According to charging documents in the case and a federal prosecution playing out parallel to it, Mangione checked into an Upper West Side hostel 10 days before Thompson’s killing with the Rosario ID.

Luigi Mangione is accused of fatally shooting Brian Thompson (inset), CEO of UnitedHealthcare. (Obtained by Daily News; AP)
Luigi Mangione is accused of fatally shooting Brian Thompson (inset), CEO of UnitedHealthcare. (Obtained by Daily News; AP)

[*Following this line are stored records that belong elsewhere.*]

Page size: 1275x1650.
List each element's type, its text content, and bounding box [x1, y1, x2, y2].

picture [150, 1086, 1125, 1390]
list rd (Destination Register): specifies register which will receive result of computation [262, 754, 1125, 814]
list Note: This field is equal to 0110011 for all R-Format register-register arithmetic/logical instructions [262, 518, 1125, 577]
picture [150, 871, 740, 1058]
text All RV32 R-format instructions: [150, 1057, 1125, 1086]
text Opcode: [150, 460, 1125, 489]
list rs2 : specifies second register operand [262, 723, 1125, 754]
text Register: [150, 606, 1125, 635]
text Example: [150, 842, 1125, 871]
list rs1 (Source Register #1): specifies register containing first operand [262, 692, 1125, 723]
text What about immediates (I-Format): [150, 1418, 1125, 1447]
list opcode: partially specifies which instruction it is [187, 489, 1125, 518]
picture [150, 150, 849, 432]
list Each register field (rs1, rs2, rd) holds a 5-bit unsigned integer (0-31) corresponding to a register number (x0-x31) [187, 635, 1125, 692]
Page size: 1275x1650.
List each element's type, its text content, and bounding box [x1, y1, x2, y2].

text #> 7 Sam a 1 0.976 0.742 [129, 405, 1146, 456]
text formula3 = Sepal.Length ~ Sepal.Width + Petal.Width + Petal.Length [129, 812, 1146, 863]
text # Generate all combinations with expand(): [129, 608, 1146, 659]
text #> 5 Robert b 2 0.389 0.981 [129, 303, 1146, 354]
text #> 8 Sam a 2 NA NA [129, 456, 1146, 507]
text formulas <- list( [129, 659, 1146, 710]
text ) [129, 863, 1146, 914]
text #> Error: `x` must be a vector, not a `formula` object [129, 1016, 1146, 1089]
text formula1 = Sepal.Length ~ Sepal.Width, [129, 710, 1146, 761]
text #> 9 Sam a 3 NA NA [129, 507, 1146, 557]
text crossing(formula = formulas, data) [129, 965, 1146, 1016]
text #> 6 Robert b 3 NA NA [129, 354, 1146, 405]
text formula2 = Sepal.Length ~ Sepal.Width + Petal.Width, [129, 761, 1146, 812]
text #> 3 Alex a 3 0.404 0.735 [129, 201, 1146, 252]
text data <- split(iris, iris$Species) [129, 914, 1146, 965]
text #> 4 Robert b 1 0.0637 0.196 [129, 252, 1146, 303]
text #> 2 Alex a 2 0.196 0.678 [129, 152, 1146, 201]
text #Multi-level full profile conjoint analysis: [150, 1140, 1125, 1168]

During the 19 minutes that lapsed between cops first approaching Mangione at a corner table and taking him into custody, the Maryland man made a number of statements. His lawyers want Carro to bar those remarks and others from the case as he hadn’t been informed of his Miranda right to stay silent.

Mangione has pleaded not guilty to second-degree murder and related offenses in the case that carries a potential life sentence. In September, Carro knocked off terrorism counts that had topped the indictment, finding prosecutors had misapplied a statute enacted in the days following 9/11 in alleging he sought to influence government policy through intimidation.

The DA’s office alleges that Mangione came to the city to stake out the CEO in the weeks before the killing to execute plans he’d laid out in personal writings — what they’ve called a “manifesto” — about wanting to “whack” a CEO at the “annual parasitic bean-counter convention.”

Mangione, an Ivy League computer science grad with no prior criminal record, was in the exec’s presence near the crime scene in the 24 hours preceding the shooting, prosecutors have alleged. Surveillance footage taken by the Hilton captured them walking past one another at around 7:47 p.m. on Dec. 3, 2024.

Luigi Mangione (right) is questioned by police before he was detained at a McDonald's in Altoona, Pennsylvania. (Court Evidence)
Luigi Mangione (right) is questioned by police before he was detained at a McDonald's in Altoona, Pennsylvania. (Court Evidence)

Early the next morning, a masked figure shot Thompson in the back as the CEO arrived to set up for an investor conference then calmly walked away, footage played in court showed. The 50-year-old father of two teen boys, who was based in Minnesota, was named as CEO of the U.S.’s largest health insurer in 2021 after almost two decades at the company.

Prosecutors say Mangione fled the scene on a bike through Central Park and then cabbed it from W. 86th St. and Amsterdam Ave. to a bus station further uptown. Carro heard during the hearings that Altoona cops found a bus ticket to Pittsburgh on Mangione’s person — with the name “Sam Dawson” and an ETA the night after Thompson’s killing.

The marathon proceedings kicked off what’s set to be a long and winding road to legal closure on the circumstances of Thompson’s killing.

Mangione faces accusations that he stalked the healthcare exec before fatally shooting him in a federal death penalty case brought by the Manhattan U.S. attorney’s office, which is expected to go to trial after DA Alvin Bragg’s case. Mangione also maintains his innocence in that case.

Mangione’s team has asked Manhattan Federal Judge Margarett Garnett to bar the Trump Justice Department from seeking capital punishment through the charge of murder through the use of a firearm. If their effort fails and he’s convicted of it, he would face a second trial of sorts in what’s known as the death penalty phase, in which a jury would decide if the state should execute him.

Leading Mangione’s defense in both cases are Karen Friedman Agnifilo, a former Manhattan DA prosecutor, and her husband, veteran defense lawyer Marc Agnifilo, who this summer convinced a federal jury to acquit Sean “Diddy” Combs of sex trafficking and racketeering charges that could have sent him to prison for life. The mogul was convicted of prostitution offenses and sentenced to four years.